フィービー・ブリジャーズが語る音楽的ルーツ、ロックの聖地サウンド・シティでの体験

―続いて、ヴォーカルについても聞かせてください。あなたのヴォーカルってすごく美しく透き通っていて、我々リスナーは聴く度に惚れ惚れしてしまうんですけど、ご自身では自分の声をどう評価しているのですか?

面白いことに、私もジュリアンも「流れるような」とか、「透明感のある」って言われることが多いんだけど、喋るとこんな感じ(ハスキーな声質)なのよね(笑)。でも、私は歌うとき専用に声色やアクセントを変えたりするのは好きじゃなくって、これといって意識しなくても自然に出てくるのが私の歌声なの。

―去年ジュリアン・ベイカーにインタビューしたとき、「私はシンガーなんだという自覚が芽生えてからは、自分の声は価値があるものなんだって自信が持てるようになった」と語っていて、タバコも止めたと話していました。デビュー前とデビュー後のあなたでは、意識の面で何が大きく変わったと思いますか?

私も1年くらいタバコを吸ってたんだけど、同じく禁煙したわ(笑)。やっぱりツアーに出るようになってからは、自分の喉や声をケアするようになるしね。夜は11時くらいには寝るようにしているし、バーでお酒を飲むことも減ったかな。自分のヴォーカルに関していえば、もっとコントロールできるようになったと思う。

―それを特に強く自覚した楽曲は?

うーん。というよりも、毎回毎回が自分にとってチャレンジなのよね。「この曲で何々ができた」っていうよりは、「その曲がだんだんと歌えるようになっていく」というか。たとえば(ボーイジーニアスの)「Me & My Dog」だと、はじめは毎晩スクリームするような感覚だったんだけど、ツアーが終わる頃にはそこまで力まなくても自然と歌えるようになった。そういった変化の真っ最中にあると思っているわ。
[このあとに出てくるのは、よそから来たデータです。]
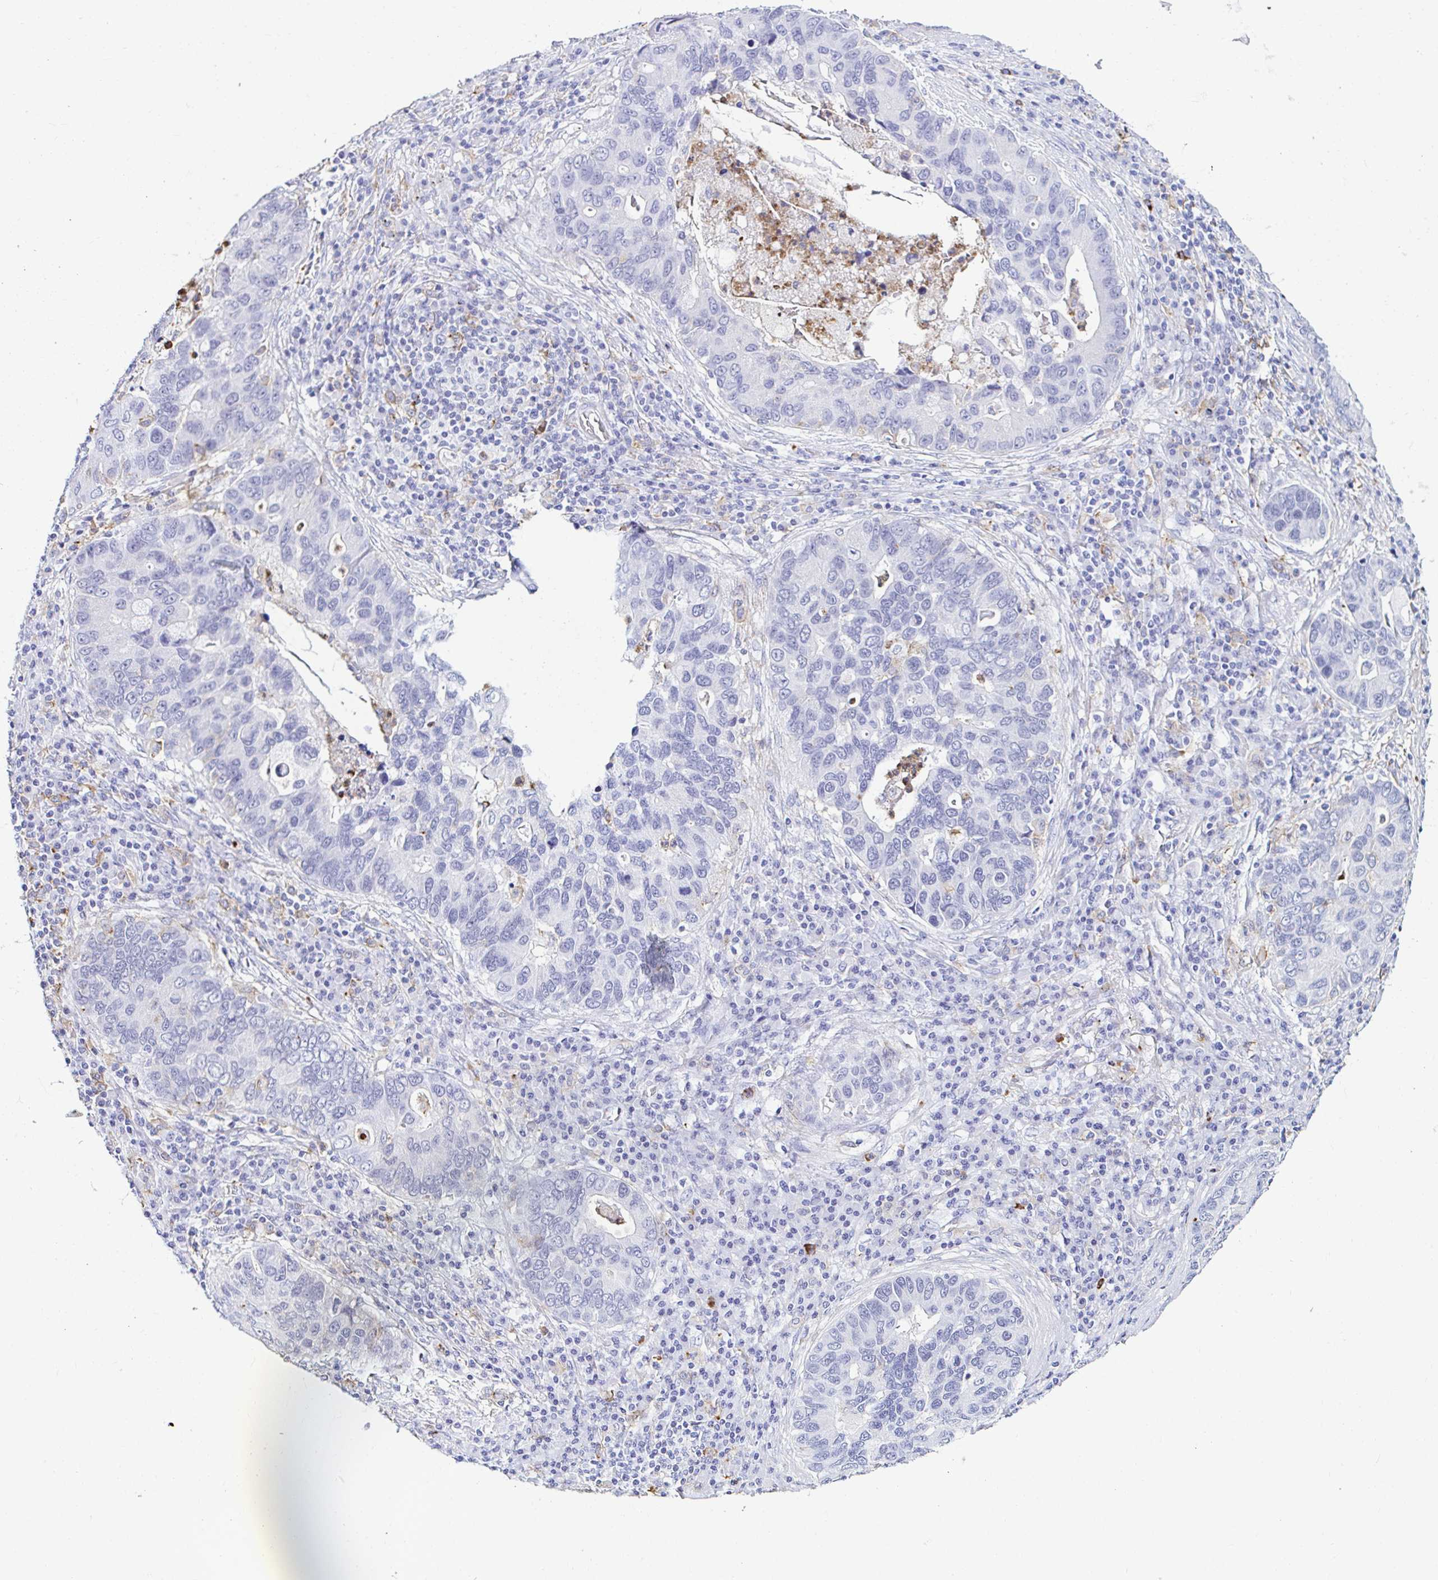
{"staining": {"intensity": "negative", "quantity": "none", "location": "none"}, "tissue": "lung cancer", "cell_type": "Tumor cells", "image_type": "cancer", "snomed": [{"axis": "morphology", "description": "Adenocarcinoma, NOS"}, {"axis": "morphology", "description": "Adenocarcinoma, metastatic, NOS"}, {"axis": "topography", "description": "Lymph node"}, {"axis": "topography", "description": "Lung"}], "caption": "Immunohistochemical staining of human lung metastatic adenocarcinoma exhibits no significant staining in tumor cells.", "gene": "CYBB", "patient": {"sex": "female", "age": 54}}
―昨日のライブ(※)でカバーしたヴァル・マッカラム(ジャクソン・ブラウンのバンドに長年参加しているSSW)の「Tokyo Girl」は、日本のためにチョイスしてくれたものですか?

※このインタビューは来日公演2日目の日中に収録、夜のステージでもこの曲が披露された。

そうよ。カナダのヴァンクーヴァーで演奏するときは、ヴァンクーヴァー出身のジャパンドロイズの曲をカバーしたことがあるし、ミネアポリスで演奏するときはザ・リプレイスメンツをチョイスするみたいに、訪れる地域に合わせてカバー曲を変えるのが楽しくて好きなの。


東京・代官山UNITにて。Photo by Kazumichi Kokei

―来日公演の初日では出囃子にディスターブドの「Down With The Sickness」を使っていましたよね(※)。また、自身のグッズにもメタル・バンドっぽいロゴを使っていますし、普段からメタルはよく聴かれるのですか?


※2日目はカンニバル・コープス「Evisceration Plague」だった。

大ファンというほどではないけどね(笑)。メタリカの『ブラック・アルバム』(1991年)は大好きだし、アイアン・メイデンもよく聴いていたけど、メタルという「ジャンル」で聴くというよりは、そのアルバムやアーティスト単位で好きになることが多いかな。でも兄がメタラーだったから、自然と他の人より詳しくなっていたのかもしれないわ(笑)。




―メタラーだから黒いファッションが多いのかと思っていました(笑)。ラウド・ミュージック全般はどうですか?

リフューズドは大好きよ! あとはデス・グリップスとか……。

―ご自身でもそういった音楽をやってみたいとは思う?

きっと楽しいでしょうね(笑)。ボーイジーニアスやBOCCもそうなんだけど、ソロだったら絶対にやらないような音楽をやりたいとは思うわ。それとは別に、グルーパーみたいにコンセプチュアルなレコードを作ることにも興味がある。

―最後の質問です。長らくツアーで歌い続けていく中で、作った時とは気持ちや関係性が変わってしまった曲もあると思うんですよ。でも、ファンはその曲を求めている。そういった葛藤とどう折り合いを付けているのでしょうか?

実は、昨晩のステージでもそんなことを考えていたのよ。日本のオーディエンスってとても静かじゃない? だから騒々しいオーディエンスの前で演奏するときとは違って、目を閉じて歌うとまるで自分の練習場所にいるときのような気持ちになる。そうすると、もっとその曲を身近に感じることができるし、書いたときには分からなかったけれど、「自分はこんな気持ちを歌っていたんだ」と気付くことができるのね。コナーも言ってたんだけど、オーディエンスの前で歌うことによって、自分自身がその音楽を見つめ直すことになる。私にとって、曲との関係ってそういうものだと思っているわ。